It’s not uncommon for celebrities — or celebrity-adjacent people — to get plastic surgery, but with the kind of cash Matt Gaetz boasts, you’d think he could find a better surgeon.
The embarrassment of a politician appeared at the Republican National Convention in mid-July sporting a new look, and not a flattering one. It seems that Gaetz came out on the wrong side of a face-life faux pas, and the public at large latched onto his new, alarming look with outright glee.
A side-by-side look at Gaetz’s typical ghoulish appearance in contrast to his new “comic book villain” countenance illustrates just how alien the politician’s new look is, and his many, many detractors wasted little time in providing some very apt feedback.

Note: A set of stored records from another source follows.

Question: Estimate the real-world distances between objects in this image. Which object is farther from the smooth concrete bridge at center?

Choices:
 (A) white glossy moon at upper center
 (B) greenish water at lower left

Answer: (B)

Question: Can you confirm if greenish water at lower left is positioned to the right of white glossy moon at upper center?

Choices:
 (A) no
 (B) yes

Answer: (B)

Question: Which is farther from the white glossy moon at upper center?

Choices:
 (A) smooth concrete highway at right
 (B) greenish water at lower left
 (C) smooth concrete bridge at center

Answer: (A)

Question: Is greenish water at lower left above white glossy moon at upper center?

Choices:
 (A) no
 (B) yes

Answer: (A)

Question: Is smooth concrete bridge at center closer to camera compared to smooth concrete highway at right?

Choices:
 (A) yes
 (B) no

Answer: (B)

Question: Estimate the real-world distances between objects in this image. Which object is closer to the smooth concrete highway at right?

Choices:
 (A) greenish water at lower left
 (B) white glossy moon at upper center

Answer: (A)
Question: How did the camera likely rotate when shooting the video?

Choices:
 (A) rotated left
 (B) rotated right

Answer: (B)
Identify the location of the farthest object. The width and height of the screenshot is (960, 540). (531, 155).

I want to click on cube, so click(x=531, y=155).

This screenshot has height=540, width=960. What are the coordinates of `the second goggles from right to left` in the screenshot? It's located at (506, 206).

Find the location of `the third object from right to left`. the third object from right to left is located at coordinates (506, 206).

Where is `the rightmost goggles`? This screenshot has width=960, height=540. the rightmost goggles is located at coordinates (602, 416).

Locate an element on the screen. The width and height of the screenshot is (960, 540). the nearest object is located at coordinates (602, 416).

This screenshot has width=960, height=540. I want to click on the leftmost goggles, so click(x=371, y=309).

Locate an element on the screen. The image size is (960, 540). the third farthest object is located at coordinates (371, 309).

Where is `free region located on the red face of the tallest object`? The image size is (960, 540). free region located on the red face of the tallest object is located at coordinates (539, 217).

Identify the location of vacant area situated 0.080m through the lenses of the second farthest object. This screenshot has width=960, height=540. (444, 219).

Gaetz’s new look brings to mind a wide range of characters, both fictional and real, but not a one of them is flattering.
Prompted by an on-point observation that Gaetz is “two white tigers and a life partner from having a Vegas act,” observers flooded in to give their two cents on the troll of a Representative’s new face.
“HE LOOKS LIKE A SNAPCHAT FILTER,” one person astutely observed. “How do I mute Matt Gaetz’s face,” another asked, pondering a question we’d all like answers to.
Comparisons sized Gaetz up to everyone from the Bogdanoff twins to The Surgeon General of Beverly Hills from Escape from L.A.
There’s no denying the similarities.
Maybe his new look can earn Gaetz a spot on the next Real Housewives spin-off?
There were even compliments to be found among the widespread reaction to Gaetz’s new face, with one X user praising the surgeon for enhancing “the creepy pedo look” while also “maintaining his face’s extreme punchability.”
Gaetz has always been nightmare fuel and an utter goon, and now his face matches the rest of him. He’s honestly doing a kindness to the public at large, because now we can see from the get-go just how twisted and inhumane he is without even requiring the 42-year-old gasbag to open his mouth.